Leading judicial and social activists have written an open letter to Rajasthan Chief Minister Vasundhara Raje, seeking the withdrawal of an ordinance stipulating minimum educational qualification for candidates contesting panchayat and zila parishad elections.
They have expressed apprehension that the move will debar more than 80 per cent of the rural populace from contesting those elections.
Terming the Rajasthan Panchayati Raj (Second Amendment) Ordinance, 2014 as “discriminatory and unconstitutional”, the letter said: “We are deeply distressed… that the ordinance has been promulgated without any consultation or dialogue with political parties or civil society.”
The over 100 signatories to the letter include former Chief Election Commissioners James Lyngdoh and SY Quraishi; former Chief Justices Rajinder Sachar and K Chandru; former Additional Solicitor General of India Indira Jaising; senior journalist Kuldeep Nayyar; activists Baba Adhav and Aruna Roy; and former Secretary to Government of India, EAS Sarma.

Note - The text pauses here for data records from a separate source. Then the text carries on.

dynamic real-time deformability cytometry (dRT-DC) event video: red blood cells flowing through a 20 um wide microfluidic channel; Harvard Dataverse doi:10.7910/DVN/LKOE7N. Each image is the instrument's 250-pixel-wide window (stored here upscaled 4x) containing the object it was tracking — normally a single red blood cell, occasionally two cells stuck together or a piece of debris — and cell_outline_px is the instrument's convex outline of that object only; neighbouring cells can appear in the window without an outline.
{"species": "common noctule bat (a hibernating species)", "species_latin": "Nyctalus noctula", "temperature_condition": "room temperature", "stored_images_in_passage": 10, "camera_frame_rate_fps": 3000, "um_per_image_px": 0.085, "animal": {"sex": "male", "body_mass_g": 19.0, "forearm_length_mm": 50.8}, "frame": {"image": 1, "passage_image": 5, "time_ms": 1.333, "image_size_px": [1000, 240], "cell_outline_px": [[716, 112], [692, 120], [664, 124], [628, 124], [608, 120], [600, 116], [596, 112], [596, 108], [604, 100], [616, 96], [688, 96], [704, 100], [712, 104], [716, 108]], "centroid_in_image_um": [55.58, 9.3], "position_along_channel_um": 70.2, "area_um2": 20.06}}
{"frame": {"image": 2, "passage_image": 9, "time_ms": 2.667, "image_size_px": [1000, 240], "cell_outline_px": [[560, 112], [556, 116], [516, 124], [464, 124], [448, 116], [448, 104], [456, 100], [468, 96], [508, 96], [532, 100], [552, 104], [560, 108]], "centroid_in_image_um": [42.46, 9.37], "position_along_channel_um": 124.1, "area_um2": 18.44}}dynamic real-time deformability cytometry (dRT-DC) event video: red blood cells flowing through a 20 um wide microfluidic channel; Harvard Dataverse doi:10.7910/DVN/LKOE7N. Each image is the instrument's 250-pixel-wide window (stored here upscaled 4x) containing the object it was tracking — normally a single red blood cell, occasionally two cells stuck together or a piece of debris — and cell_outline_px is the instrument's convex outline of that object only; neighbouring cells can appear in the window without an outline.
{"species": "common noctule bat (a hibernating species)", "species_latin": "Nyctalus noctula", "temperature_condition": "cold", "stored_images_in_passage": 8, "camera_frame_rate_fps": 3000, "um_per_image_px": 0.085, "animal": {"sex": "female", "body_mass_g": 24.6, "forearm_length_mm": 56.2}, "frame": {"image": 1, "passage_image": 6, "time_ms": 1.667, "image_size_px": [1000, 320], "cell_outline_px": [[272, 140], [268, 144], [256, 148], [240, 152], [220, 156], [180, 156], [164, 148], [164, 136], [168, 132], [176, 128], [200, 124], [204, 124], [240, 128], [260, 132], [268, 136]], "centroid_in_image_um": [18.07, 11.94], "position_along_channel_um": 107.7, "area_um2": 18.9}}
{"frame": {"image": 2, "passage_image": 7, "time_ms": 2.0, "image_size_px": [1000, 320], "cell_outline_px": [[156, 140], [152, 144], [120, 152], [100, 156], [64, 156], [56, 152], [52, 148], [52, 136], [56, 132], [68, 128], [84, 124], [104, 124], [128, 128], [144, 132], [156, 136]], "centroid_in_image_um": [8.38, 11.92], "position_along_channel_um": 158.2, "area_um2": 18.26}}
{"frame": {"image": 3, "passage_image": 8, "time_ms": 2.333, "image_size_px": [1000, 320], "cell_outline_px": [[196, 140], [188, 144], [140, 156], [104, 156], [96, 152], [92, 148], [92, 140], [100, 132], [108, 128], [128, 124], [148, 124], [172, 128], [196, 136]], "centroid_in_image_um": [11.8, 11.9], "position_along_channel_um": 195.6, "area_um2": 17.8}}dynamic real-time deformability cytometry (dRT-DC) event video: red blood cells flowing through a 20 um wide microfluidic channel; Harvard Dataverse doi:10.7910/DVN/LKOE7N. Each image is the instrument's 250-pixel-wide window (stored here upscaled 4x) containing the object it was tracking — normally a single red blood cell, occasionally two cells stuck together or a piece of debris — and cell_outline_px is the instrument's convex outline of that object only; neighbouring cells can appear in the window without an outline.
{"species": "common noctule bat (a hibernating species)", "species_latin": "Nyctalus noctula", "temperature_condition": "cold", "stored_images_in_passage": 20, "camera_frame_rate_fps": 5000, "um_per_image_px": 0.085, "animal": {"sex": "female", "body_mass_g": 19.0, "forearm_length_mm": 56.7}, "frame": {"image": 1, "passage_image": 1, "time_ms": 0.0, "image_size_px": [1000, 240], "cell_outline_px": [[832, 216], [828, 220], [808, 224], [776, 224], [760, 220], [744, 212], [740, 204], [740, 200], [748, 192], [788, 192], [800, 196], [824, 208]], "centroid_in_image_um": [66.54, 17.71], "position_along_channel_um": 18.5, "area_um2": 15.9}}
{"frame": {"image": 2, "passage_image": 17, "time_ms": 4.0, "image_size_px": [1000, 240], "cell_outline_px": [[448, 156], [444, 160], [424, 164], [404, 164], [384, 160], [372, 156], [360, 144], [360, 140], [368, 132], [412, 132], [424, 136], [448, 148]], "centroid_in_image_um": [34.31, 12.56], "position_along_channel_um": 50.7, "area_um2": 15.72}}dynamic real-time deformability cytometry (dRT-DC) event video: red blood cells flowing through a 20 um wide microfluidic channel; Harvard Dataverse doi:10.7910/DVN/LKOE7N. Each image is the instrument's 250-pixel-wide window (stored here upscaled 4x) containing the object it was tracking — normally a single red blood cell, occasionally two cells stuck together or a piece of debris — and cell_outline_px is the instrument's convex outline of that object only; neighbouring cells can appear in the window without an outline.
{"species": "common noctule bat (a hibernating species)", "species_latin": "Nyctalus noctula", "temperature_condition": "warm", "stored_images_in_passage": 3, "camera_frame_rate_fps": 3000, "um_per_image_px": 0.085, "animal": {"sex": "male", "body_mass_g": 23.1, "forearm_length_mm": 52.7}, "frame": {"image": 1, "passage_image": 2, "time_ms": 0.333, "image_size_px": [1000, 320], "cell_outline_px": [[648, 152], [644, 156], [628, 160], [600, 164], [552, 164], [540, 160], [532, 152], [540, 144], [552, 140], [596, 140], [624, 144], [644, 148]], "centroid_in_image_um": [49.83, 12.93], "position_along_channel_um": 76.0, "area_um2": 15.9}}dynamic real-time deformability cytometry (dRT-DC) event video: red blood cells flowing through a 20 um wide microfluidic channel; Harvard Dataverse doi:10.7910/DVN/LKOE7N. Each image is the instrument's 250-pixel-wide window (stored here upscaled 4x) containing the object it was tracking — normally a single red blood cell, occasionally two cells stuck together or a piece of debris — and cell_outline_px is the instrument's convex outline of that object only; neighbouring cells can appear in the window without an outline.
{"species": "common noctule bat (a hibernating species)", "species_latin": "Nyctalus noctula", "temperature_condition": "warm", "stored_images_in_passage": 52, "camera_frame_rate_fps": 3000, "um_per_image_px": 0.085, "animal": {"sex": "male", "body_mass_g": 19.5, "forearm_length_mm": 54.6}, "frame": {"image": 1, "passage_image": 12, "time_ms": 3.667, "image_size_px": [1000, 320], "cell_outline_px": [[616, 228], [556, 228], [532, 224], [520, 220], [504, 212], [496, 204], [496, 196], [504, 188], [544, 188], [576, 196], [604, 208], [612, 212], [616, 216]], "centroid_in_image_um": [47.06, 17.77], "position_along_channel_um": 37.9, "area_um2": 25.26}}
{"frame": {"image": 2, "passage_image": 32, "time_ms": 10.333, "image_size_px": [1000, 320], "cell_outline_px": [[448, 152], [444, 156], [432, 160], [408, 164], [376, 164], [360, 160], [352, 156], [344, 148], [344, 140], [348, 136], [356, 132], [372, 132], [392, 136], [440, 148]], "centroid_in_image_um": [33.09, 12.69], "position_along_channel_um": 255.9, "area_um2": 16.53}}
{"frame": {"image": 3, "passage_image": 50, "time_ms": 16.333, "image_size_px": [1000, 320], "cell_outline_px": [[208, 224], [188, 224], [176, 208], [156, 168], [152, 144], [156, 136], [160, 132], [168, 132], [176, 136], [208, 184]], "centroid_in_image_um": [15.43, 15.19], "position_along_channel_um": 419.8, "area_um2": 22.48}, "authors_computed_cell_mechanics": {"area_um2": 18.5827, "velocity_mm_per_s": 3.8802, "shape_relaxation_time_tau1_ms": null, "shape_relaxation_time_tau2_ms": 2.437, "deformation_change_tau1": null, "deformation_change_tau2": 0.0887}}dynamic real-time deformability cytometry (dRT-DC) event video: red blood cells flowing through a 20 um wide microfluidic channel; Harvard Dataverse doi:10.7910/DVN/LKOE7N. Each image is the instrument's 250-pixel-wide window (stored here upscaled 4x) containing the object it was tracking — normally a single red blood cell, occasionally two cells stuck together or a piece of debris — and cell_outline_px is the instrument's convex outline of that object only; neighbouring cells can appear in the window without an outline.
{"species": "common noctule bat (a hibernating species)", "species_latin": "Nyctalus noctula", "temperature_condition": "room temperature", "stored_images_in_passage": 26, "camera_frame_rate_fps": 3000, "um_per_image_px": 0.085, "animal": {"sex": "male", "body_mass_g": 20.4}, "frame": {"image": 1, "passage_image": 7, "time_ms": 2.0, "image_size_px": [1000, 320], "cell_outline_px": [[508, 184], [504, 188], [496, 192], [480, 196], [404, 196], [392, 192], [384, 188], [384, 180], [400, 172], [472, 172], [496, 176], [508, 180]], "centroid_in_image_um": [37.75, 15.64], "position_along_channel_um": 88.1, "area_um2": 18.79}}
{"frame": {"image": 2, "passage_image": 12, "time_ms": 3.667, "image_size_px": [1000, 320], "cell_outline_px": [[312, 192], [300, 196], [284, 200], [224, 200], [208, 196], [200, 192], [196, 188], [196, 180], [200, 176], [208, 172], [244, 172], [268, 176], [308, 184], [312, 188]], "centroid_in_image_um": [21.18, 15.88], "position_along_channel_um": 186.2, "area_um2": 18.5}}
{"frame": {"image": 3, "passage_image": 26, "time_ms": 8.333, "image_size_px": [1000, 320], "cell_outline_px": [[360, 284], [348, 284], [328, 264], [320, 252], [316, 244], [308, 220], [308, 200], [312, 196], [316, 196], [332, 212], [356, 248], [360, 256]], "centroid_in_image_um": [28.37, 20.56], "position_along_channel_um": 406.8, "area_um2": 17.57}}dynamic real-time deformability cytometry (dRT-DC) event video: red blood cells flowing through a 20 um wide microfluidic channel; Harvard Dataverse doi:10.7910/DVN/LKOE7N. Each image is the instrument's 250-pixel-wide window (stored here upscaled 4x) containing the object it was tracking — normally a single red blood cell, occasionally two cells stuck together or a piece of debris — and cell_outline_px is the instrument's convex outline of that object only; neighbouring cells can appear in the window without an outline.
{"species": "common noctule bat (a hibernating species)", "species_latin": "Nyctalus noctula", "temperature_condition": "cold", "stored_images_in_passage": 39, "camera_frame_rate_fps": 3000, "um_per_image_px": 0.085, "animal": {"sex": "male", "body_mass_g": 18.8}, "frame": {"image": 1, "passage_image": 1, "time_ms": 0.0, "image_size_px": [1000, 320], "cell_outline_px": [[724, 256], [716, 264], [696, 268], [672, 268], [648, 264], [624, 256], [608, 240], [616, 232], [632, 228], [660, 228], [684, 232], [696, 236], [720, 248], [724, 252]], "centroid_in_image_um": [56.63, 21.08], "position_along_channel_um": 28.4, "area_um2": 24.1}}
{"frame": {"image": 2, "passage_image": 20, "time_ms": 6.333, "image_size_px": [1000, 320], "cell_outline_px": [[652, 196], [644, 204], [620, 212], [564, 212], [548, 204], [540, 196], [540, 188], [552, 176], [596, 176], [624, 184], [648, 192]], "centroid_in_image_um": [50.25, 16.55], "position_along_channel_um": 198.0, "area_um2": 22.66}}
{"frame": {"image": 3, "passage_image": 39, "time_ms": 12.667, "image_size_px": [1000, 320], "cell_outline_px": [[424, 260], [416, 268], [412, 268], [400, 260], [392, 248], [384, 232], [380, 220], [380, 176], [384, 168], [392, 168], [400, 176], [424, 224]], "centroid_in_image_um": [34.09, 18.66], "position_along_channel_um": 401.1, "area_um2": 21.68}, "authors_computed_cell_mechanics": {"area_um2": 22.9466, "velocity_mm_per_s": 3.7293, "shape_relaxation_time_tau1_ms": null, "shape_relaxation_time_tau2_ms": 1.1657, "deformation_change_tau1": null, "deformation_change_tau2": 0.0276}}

Seeking wider public debate on the issue, the letter points out that 23 of the BJP MLAs in the current Vidhan Sabha are below 10th pass, as are two BJP MPs from Rajasthan.
At the same time, almost 20 per cent of Union Cabinet Ministers are below 12th pass.
“Surely, if the Prime Minister finds MPs with such low educational qualifications suitable to devise and implement policies for the entire country, a sarpanch of a small gram panchayat need not be held to such arbitrary and exclusionary standards,” the letter said.
According to the Rajasthan ordinance, promulgated just days before the announcement of panchayat polls scheduled for January-February 2015, those contesting in zila parishad or panchayat samiti polls have to be at least 10th pass, while those contesting sarpanch polls have to class 8 pass.
“Only 18 per cent of rural Rajasthan’s population has studied beyond grade 5 and only a shockingly low 5 per cent of rural women have education above grade 5 (Census 2001),” said the letter.
Literacy ratesIt added that “mere literacy — the ability to read and write with understanding — is only 61 per cent in Rajasthan’s rural population and there are only 45 per cent literate women in rural Rajasthan (Census 2011).
Literacy rates for rural Scheduled Castes in the State are even lower.”